Benita nodded, eyes narrowed, her expression grim but satisfied. "Good that you're thinking clearly. Leave a note next time. But Yadira, does she know?"
Rafael nodded, biting his tongue, shrugging again. "Apparently, but she doesn't care. Julio said his biggest concern is Elena running her mouth at school. I told him she probably wouldn't, not if she doesn't want it biting her in the ass."
Enrique, Daniela, and Sofia had been forbidden from saying anything, as well.
Elena, meanwhile, was dealing with the consistency of her mother's bitter anger, as well as her father's cold silence, and had taken to either hiding in her room or being out of the house since Tuesday afternoon. Daniela looked both stubborn and apologetic for reading Elena's diary, while Sofia was keeping her thoughts to herself.
Pilar and Juan were hardly looking their daughter in the eyes anymore, and Elena wanted to weep. Wanted to slap Daniela senseless for her betrayal. Wanted to disappear.

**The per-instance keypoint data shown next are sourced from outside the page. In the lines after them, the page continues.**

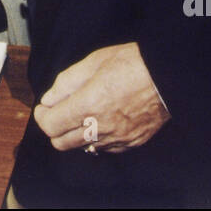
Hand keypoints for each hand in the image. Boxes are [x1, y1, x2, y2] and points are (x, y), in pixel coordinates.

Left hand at [33, 43, 169, 153]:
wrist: (169, 75)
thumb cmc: (133, 63)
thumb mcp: (94, 62)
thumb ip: (67, 82)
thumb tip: (49, 99)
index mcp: (89, 104)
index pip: (51, 125)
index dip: (42, 116)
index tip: (44, 107)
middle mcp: (101, 126)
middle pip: (61, 142)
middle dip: (54, 128)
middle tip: (58, 112)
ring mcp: (117, 138)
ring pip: (81, 147)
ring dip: (74, 133)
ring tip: (81, 114)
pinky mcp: (131, 143)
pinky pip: (103, 148)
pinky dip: (95, 138)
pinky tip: (100, 121)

Wanted to grab Julio by the arms and scream, How could you do this to me?! Wanted to know how it was that he could be so casual about his preferences, to act like it wasn't a big deal that he'd been disowned and disinherited. Wanted to ask, Don't you UNDERSTAND?
And now, Pilar was talking about kicking her out on graduation day, about cutting her off, and therefore wrecking her dream of being a doctor. She'd told them over and over that it was a man she would end up with, no matter what, that she would marry and bear children, no questions asked; that hadn't stopped the sideways looks, the anger and the silence. It hadn't stopped the conversations that Elena could plainly hear, and the lectures to Sofia and Daniela about the dangers of homosexuality.
Sitting on her bed now, her arms wrapped around her tented knees, her aching head resting on them, her stomach in so many knots that she didn't have an appetite anyway, Elena listened in silence as Pilar prepared dinner for Daniela and Sofia, with Juan talking about his day, about some worker who'd done this, and a different worker who'd done that.
If I ran away, would they care?
Aprila, Rome was nine hours ahead of the Los Angeles time; it was going on one o'clock there, on Monday afternoon (November 28th), and Genevieve stood in the kitchen of the small, Tuscan-style house that she shared with Logan, reading Michael's letter, at once amused, excited, and impressed.
"Logan!" she called when she was finished, in her soft French accent, "Babe, we should start packing, we need to go to Los Angeles!"